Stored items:
Start of Block
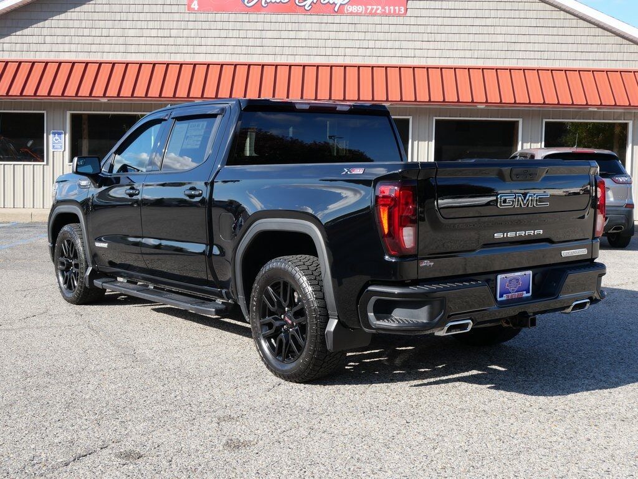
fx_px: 848
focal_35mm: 46
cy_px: 240
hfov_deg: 41.2
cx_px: 319
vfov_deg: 31.5
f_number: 7.1
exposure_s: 1/250
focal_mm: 23
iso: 200
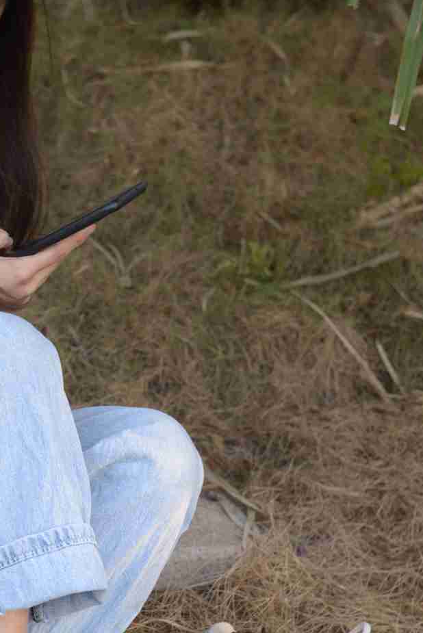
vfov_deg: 29.4
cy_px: 428
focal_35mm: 68
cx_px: 33
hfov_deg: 19.6
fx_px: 1197
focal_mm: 35
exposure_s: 1/80
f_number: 5.6
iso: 200
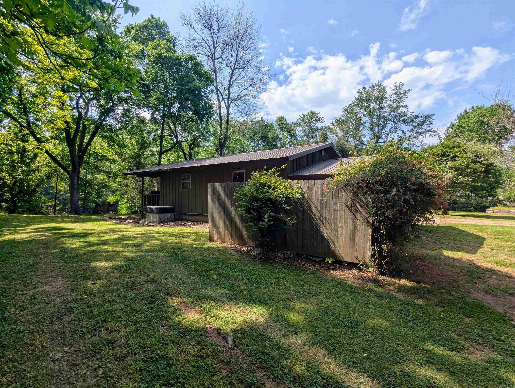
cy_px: 194
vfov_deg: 78.2
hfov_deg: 94.4
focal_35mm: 16
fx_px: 238
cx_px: 258
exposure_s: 1/2066
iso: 53
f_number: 2.2
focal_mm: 2.35
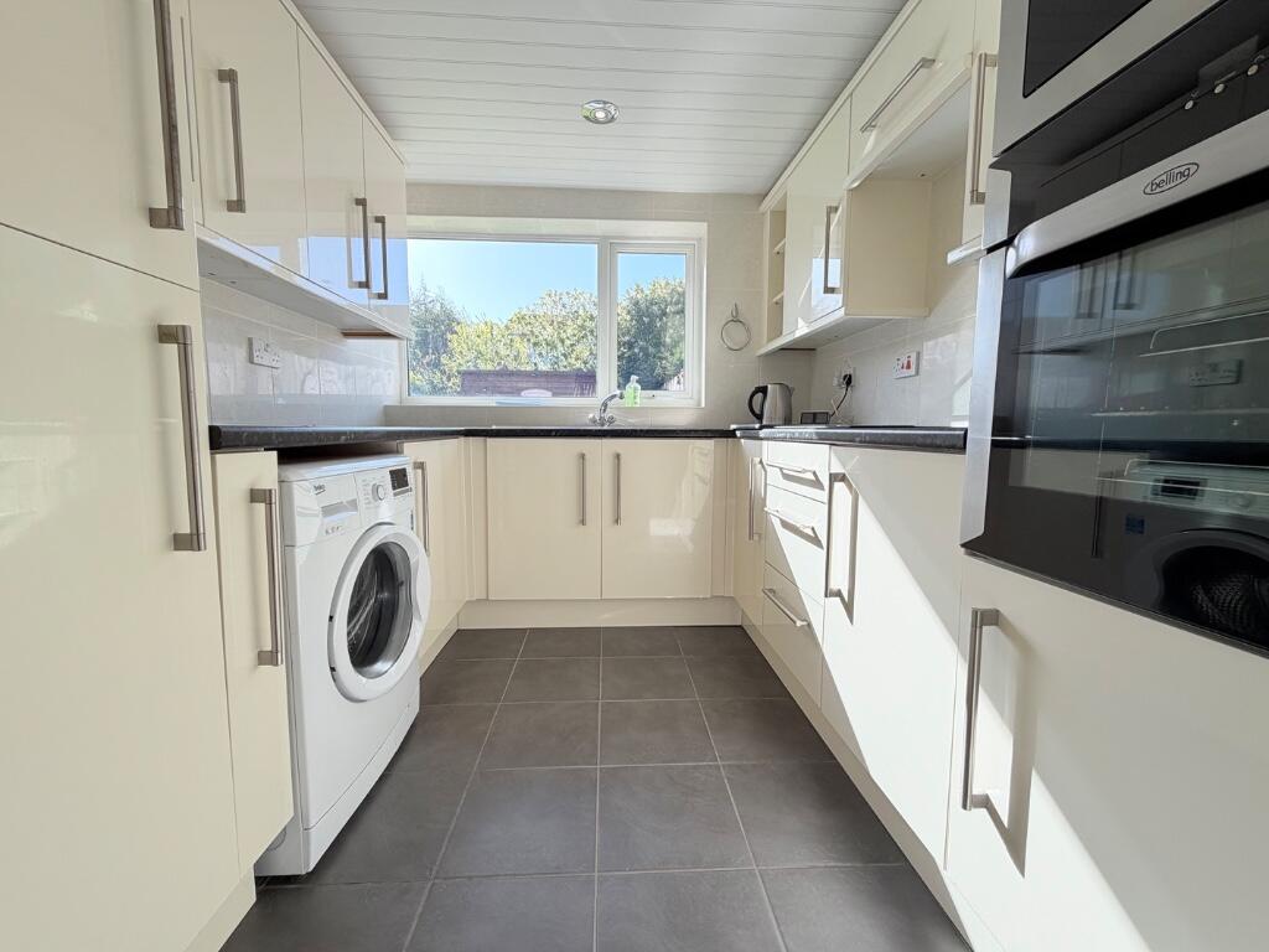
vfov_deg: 85.7
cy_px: 476
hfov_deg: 102.1
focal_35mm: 14
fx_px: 513
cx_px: 634
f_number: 2.2
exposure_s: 1/424
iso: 64
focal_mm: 2.22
End of Block
## Exercise brief:
Give the data again exactly, image-free.

## Solution to the problem:
fx_px: 848
focal_35mm: 46
cy_px: 240
hfov_deg: 41.2
cx_px: 319
vfov_deg: 31.5
f_number: 7.1
exposure_s: 1/250
focal_mm: 23
iso: 200
vfov_deg: 29.4
cy_px: 428
focal_35mm: 68
cx_px: 33
hfov_deg: 19.6
fx_px: 1197
focal_mm: 35
exposure_s: 1/80
f_number: 5.6
iso: 200
cy_px: 194
vfov_deg: 78.2
hfov_deg: 94.4
focal_35mm: 16
fx_px: 238
cx_px: 258
exposure_s: 1/2066
iso: 53
f_number: 2.2
focal_mm: 2.35
vfov_deg: 85.7
cy_px: 476
hfov_deg: 102.1
focal_35mm: 14
fx_px: 513
cx_px: 634
f_number: 2.2
exposure_s: 1/424
iso: 64
focal_mm: 2.22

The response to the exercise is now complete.